Train and evaluate the BERT model.
Parameters:
model: The BERT model.
train_dataset: The training dataset.
val_dataset: The validation dataset.
num_epochs: Number of training epochs.
batch_size: Size of each training batch.
Returns:
The trained model.
"""
for epoch in range(num_epochs):
# Training loop
for i in range(0, len(train_dataset), batch_size):
batch = train_dataset[i:i+batch_size]
inputs = shard(batch)
labels = shard(batch["label"])
model = train_step(model, inputs, labels)
# Evaluation loop
val_logits = []
val_labels = []
for batch in val_dataset:
inputs = shard(batch)
labels = batch["label"]
logits = model(params=model.params, input_ids=inputs["input_ids"], attention_mask=inputs["attention_mask"]).logits
val_logits.append(logits)
val_labels.extend(labels)
val_logits = jnp.concatenate(val_logits, axis=0)

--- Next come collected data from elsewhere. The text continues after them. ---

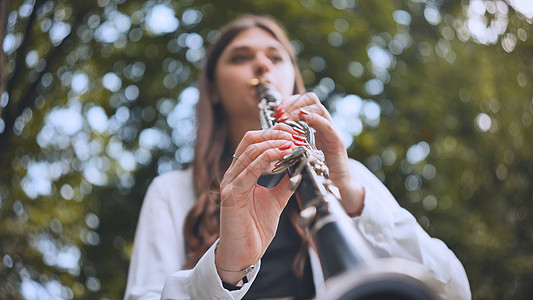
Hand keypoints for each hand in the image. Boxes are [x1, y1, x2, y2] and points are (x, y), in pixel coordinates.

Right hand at [215, 123, 298, 283]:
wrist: (244, 253)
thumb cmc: (256, 227)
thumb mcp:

val_labels = jnp.array(val_labels)
metrics = compute_metrics(val_logits, val_labels)
print(f"Epoch {epoch + 1}:")
print(f" Accuracy: {metrics['accuracy']:.4f}")
print(f" Precision: {metrics['precision']:.4f}")
print(f" Recall: {metrics['recall']:.4f}")
print(f" F1 Score: {metrics['f1']:.4f}")
return model
# Set hyperparameters
num_epochs = 3
batch_size = 16
# Train and evaluate the model
model = train_and_evaluate(model, train_dataset, val_dataset, num_epochs, batch_size)
# Save the fine-tuned model
model.save_pretrained("sentiment_analysis_bert")
# Possible Errors and Solutions:
# 1. ImportError: cannot import name 'FlaxAutoModelForSequenceClassification'.
# Solution: Ensure you have the correct version of the `transformers` library installed. Use `pip install transformers --upgrade`.
# 2. RuntimeError: CUDA out of memory.
# Solution: Reduce the batch size or use gradient accumulation to fit the model into available GPU memory.
# 3. KeyError: 'sentiment'.
# Solution: Ensure the dataset has the correct column names. Verify the dataset structure using `dataset.column_names`.
# 4. TypeError: 'NoneType' object is not subscriptable.
# Solution: Check that the tokenizer and model are correctly loaded. Verify paths and model names.